Olavo Luiz Pimentel de Carvalho, 54, nasceu em Campinas, interior de São Paulo. Estudou Filosofia no Conjunto de Pesquisa Filosófica da PUC do Rio de Janeiro por três anos, sob a direção do Padre Stanislavs Ladusãns. Apesar de não ter podido terminar o curso – fechado após a morte de Ladusãns -, Olavo de Carvalho não quis dar prosseguimento aos seus estudos em outra instituição de ensino superior. “Os outros cursos de Filosofia que eu conhecia neste país não me interessavam, pois eram demasiado ruins”, diz o estudioso, que não se considera um autodidata, por ter desfrutado a orientação de muitos mestres, principalmente no campo das religiões comparadas.

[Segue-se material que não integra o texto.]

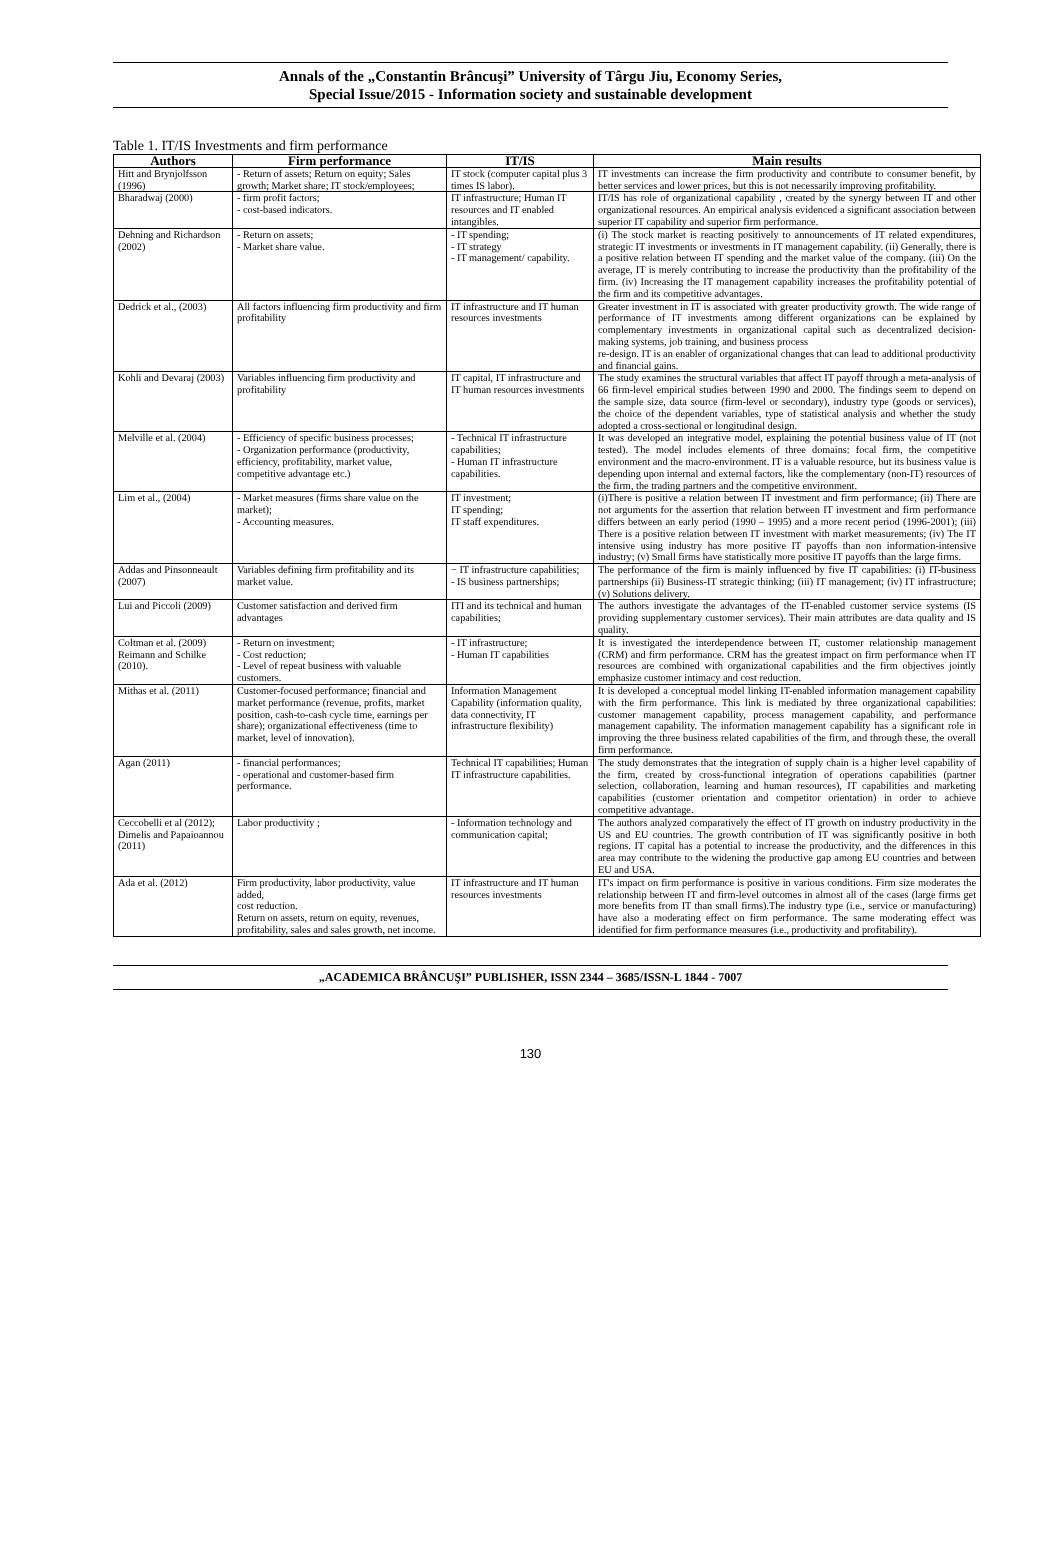Annals of the „Constantin Brâncuşi” University of Târgu Jiu, Economy Series,
Special Issue/2015 - Information society and sustainable development
Table 1. IT/IS Investments and firm performance
| Authors | Firm performance | IT/IS | Main results |
| --- | --- | --- | --- |
| Hitt and Brynjolfsson (1996) | - Return of assets; Return on equity; Sales growth; Market share; IT stock/employees; | IT stock (computer capital plus 3 times IS labor). | IT investments can increase the firm productivity and contribute to consumer benefit, by better services and lower prices, but this is not necessarily improving profitability. |
| Bharadwaj (2000) | - firm profit factors; - cost-based indicators. | IT infrastructure; Human IT resources and IT enabled intangibles. | IT/IS has role of organizational capability , created by the synergy between IT and other organizational resources. An empirical analysis evidenced a significant association between superior IT capability and superior firm performance. |
| Dehning and Richardson (2002) | - Return on assets; - Market share value. | - IT spending; - IT strategy - IT management/ capability. | (i) The stock market is reacting positively to announcements of IT related expenditures, strategic IT investments or investments in IT management capability. (ii) Generally, there is a positive relation between IT spending and the market value of the company. (iii) On the average, IT is merely contributing to increase the productivity than the profitability of the firm. (iv) Increasing the IT management capability increases the profitability potential of the firm and its competitive advantages. |
| Dedrick et al., (2003) | All factors influencing firm productivity and firm profitability | IT infrastructure and IT human resources investments | Greater investment in IT is associated with greater productivity growth. The wide range of performance of IT investments among different organizations can be explained by complementary investments in organizational capital such as decentralized decision-making systems, job training, and business process re-design. IT is an enabler of organizational changes that can lead to additional productivity and financial gains. |
| Kohli and Devaraj (2003) | Variables influencing firm productivity and profitability | IT capital, IT infrastructure and IT human resources investments | The study examines the structural variables that affect IT payoff through a meta-analysis of 66 firm-level empirical studies between 1990 and 2000. The findings seem to depend on the sample size, data source (firm-level or secondary), industry type (goods or services), the choice of the dependent variables, type of statistical analysis and whether the study adopted a cross-sectional or longitudinal design. |
| Melville et al. (2004) | - Efficiency of specific business processes; - Organization performance (productivity, efficiency, profitability, market value, competitive advantage etc.) | - Technical IT infrastructure capabilities; - Human IT infrastructure capabilities. | It was developed an integrative model, explaining the potential business value of IT (not tested). The model includes elements of three domains: focal firm, the competitive environment and the macro-environment. IT is a valuable resource, but its business value is depending upon internal and external factors, like the complementary (non-IT) resources of the firm, the trading partners and the competitive environment. |
| Lim et al., (2004) | - Market measures (firms share value on the market); - Accounting measures. | IT investment; IT spending; IT staff expenditures. | (i)There is positive a relation between IT investment and firm performance; (ii) There are not arguments for the assertion that relation between IT investment and firm performance differs between an early period (1990 – 1995) and a more recent period (1996-2001); (iii) There is a positive relation between IT investment with market measurements; (iv) The IT intensive using industry has more positive IT payoffs than non information-intensive industry; (v) Small firms have statistically more positive IT payoffs than the large firms. |
| Addas and Pinsonneault (2007) | Variables defining firm profitability and its market value. | − IT infrastructure capabilities; - IS business partnerships; | The performance of the firm is mainly influenced by five IT capabilities: (i) IT-business partnerships (ii) Business-IT strategic thinking; (iii) IT management; (iv) IT infrastructure; (v) Solutions delivery. |
| Lui and Piccoli (2009) | Customer satisfaction and derived firm advantages | ITI and its technical and human capabilities; | The authors investigate the advantages of the IT-enabled customer service systems (IS providing supplementary customer services). Their main attributes are data quality and IS quality. |
| Coltman et al. (2009) Reimann and Schilke (2010). | - Return on investment; - Cost reduction; - Level of repeat business with valuable customers. | - IT infrastructure; - Human IT capabilities | It is investigated the interdependence between IT, customer relationship management (CRM) and firm performance. CRM has the greatest impact on firm performance when IT resources are combined with organizational capabilities and the firm objectives jointly emphasize customer intimacy and cost reduction. |
| Mithas et al. (2011) | Customer-focused performance; financial and market performance (revenue, profits, market position, cash-to-cash cycle time, earnings per share); organizational effectiveness (time to market, level of innovation). | Information Management Capability (information quality, data connectivity, IT infrastructure flexibility) | It is developed a conceptual model linking IT-enabled information management capability with the firm performance. This link is mediated by three organizational capabilities: customer management capability, process management capability, and performance management capability. The information management capability has a significant role in improving the three business related capabilities of the firm, and through these, the overall firm performance. |
| Agan (2011) | - financial performances; - operational and customer-based firm performance. | Technical IT capabilities; Human IT infrastructure capabilities. | The study demonstrates that the integration of supply chain is a higher level capability of the firm, created by cross-functional integration of operations capabilities (partner selection, collaboration, learning and human resources), IT capabilities and marketing capabilities (customer orientation and competitor orientation) in order to achieve competitive advantage. |
| Ceccobelli et al (2012); Dimelis and Papaioannou (2011) | Labor productivity ; | - Information technology and communication capital; | The authors analyzed comparatively the effect of IT growth on industry productivity in the US and EU countries. The growth contribution of IT was significantly positive in both regions. IT capital has a potential to increase the productivity, and the differences in this area may contribute to the widening the productive gap among EU countries and between EU and USA. |
| Ada et al. (2012) | Firm productivity, labor productivity, value added, cost reduction. Return on assets, return on equity, revenues, profitability, sales and sales growth, net income. | IT infrastructure and IT human resources investments | IT's impact on firm performance is positive in various conditions. Firm size moderates the relationship between IT and firm-level outcomes in almost all of the cases (large firms get more benefits from IT than small firms).The industry type (i.e., service or manufacturing) have also a moderating effect on firm performance. The same moderating effect was identified for firm performance measures (i.e., productivity and profitability). |
„ACADEMICA BRÂNCUŞI” PUBLISHER, ISSN 2344 – 3685/ISSN-L 1844 - 7007
130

Pai de oito filhos e já por quatro vezes avô, o filósofo dedica-se, entre outras atividades, aos seus livros (está sendo publicado o décimo quinto de sua autoria) e artigos veiculados em grandes periódicos brasileiros. Merecem atenção especial do pensador os Seminários de Filosofia que conduz em São Paulo. O curso, que atrai estudantes e profissionais de diversas áreas, é reconhecido como um dos mais sérios e consistentes dos que se conhecem. Encontram-se excertos das apostilas do curso – além de inúmeros textos publicados por e sobre Olavo de Carvalho em vários jornais e revistas – no site www.olavodecarvalho.org, mantido e atualizado desde maio de 98 pelo próprio professor. A página, visitada por cerca de 600 internautas diariamente, já recebeu o título de Site do Mês (OpenLink / abril de 99) e mostra, por si só, por que seu criador gera tanta polêmica no meio intelectualóide e por que a qualidade de seu texto chama tanto à atenção. Sem dúvida alguma, é um dos poucos sites da rede mundial de computadores que induzem a uma reflexão realmente crítica. Uma infinidade de temas é abordada com linguagem simples, bem-humorada, apimentada e abrasileirada, encarrapitada em uma qualidade gramatical de causar inveja a muitos jornalistas e profissionais das letras. A maioria dos textos está disposta integralmente no site, que é gratuito.

Entrevistado pelo Gramática On-line, Olavo de Carvalho falou sobre suas preferências de leitura, sobre filosofia e, principalmente, sobre a Língua Portuguesa e seu estudo.

 Gramática On-line – Comecemos falando um pouco sobre a sua área. Na sua opinião, que é a Filosofia? Há diferenças entre concepções antigas e modernas de Filosofia?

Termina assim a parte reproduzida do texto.